The forest also is the site of “play,” a space of tryst and divine revelry. This can be seen in a variety of forms in Greek and Indian traditions: in the charming sexual encounter between Radha and Krishna in Vrindavana, the frenzied sexuality of the Maenads in Dionysism, and the eroticism of the women in the cult of Adonis. Indo-European mythologies are filled with sexual encounters, chases, and consummations in the forest. A host of godly figures participate in this theophanic sexuality: Siva, Krishna, Dionysos, Adonis. The gods are not alone. The gods are often accompanied or emulated by various forest spirits; in India by yaksas and gandharvas, and in Greece by satyrs, centaurs, nymphs, pans, and silenus.

 

This array of attributes of the forest may be summed up in the idea of the “other.” Etymology supports this.
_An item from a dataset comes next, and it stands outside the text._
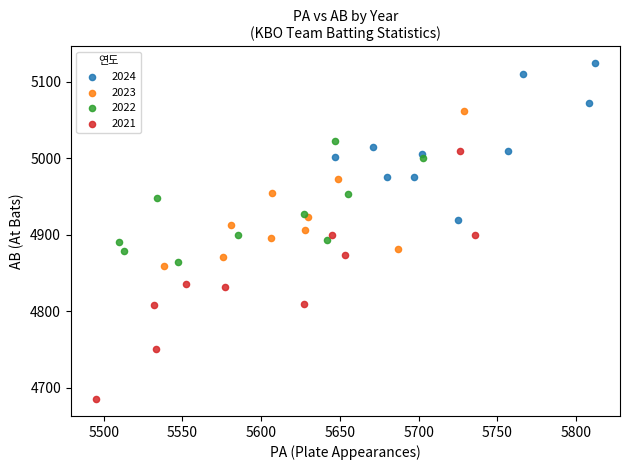

Which series has the widest spread of Y values?

2021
The Latin foris, meaning “outside,” out of doors, provides a perceptual polarity between the city and the forest. Being constructed and as a pure human inscription, the city is artificial; it is “invented.” The forest is found, where significances reveal themselves to human experience – the nature of the forest spatiality is ‘discovered,’ so to speak. This oppositional nature is also confirmed by the Roman dual term domi-fori, in which domi implied in-dwelling and fori “outside.” The spatial meaning of domus as home and forum as a public space is also derived from that duality. Another term for sacred grove, lucus, also implied “outside in the field.”

 

Vana, the forest in Sanskrit, does not imply the explicit inside-outside polarity of the Roman domi-fori. For ancient Indians, unlike the Greeks, the forest was not really an “other;” it was an “another,” an another existential space that could be inhabited. In India, the idea of another is codified in the doctrine of four asramas of life: being a student, householder (grhysta), forest-dweller (vanaprastha), and renouncer, in which vana, the forest, is considered the space of a necessary stage. The horizon of the “world” includes both the city and the forest.